What this task involves:
Give all of the records again. Match them exactly.

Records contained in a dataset
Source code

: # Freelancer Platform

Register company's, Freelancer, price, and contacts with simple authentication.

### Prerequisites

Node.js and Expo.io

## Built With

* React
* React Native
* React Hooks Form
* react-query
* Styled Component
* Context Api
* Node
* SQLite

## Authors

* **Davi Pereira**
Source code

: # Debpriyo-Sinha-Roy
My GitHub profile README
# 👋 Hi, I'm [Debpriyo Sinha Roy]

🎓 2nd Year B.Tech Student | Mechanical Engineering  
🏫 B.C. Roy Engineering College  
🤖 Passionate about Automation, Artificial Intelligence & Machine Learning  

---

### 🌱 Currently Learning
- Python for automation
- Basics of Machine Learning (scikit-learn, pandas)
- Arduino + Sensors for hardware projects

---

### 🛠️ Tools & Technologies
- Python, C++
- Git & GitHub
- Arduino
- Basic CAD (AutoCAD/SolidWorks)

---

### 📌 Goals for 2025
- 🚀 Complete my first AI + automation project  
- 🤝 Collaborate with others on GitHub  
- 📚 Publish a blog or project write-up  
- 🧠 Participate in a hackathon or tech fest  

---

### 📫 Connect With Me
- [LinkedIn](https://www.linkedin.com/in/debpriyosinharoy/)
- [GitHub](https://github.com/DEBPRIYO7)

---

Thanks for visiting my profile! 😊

Solution to this task:
Source code

: # Freelancer Platform

Register company's, Freelancer, price, and contacts with simple authentication.

### Prerequisites

Node.js and Expo.io

## Built With

* React
* React Native
* React Hooks Form
* react-query
* Styled Component
* Context Api
* Node
* SQLite

## Authors

* **Davi Pereira**
Source code

: # Debpriyo-Sinha-Roy
My GitHub profile README
# 👋 Hi, I'm [Debpriyo Sinha Roy]

🎓 2nd Year B.Tech Student | Mechanical Engineering  
🏫 B.C. Roy Engineering College  
🤖 Passionate about Automation, Artificial Intelligence & Machine Learning  

---

### 🌱 Currently Learning
- Python for automation
- Basics of Machine Learning (scikit-learn, pandas)
- Arduino + Sensors for hardware projects

---

### 🛠️ Tools & Technologies
- Python, C++
- Git & GitHub
- Arduino
- Basic CAD (AutoCAD/SolidWorks)

---

### 📌 Goals for 2025
- 🚀 Complete my first AI + automation project  
- 🤝 Collaborate with others on GitHub  
- 📚 Publish a blog or project write-up  
- 🧠 Participate in a hackathon or tech fest  

---

### 📫 Connect With Me
- [LinkedIn](https://www.linkedin.com/in/debpriyosinharoy/)
- [GitHub](https://github.com/DEBPRIYO7)

---

Thanks for visiting my profile! 😊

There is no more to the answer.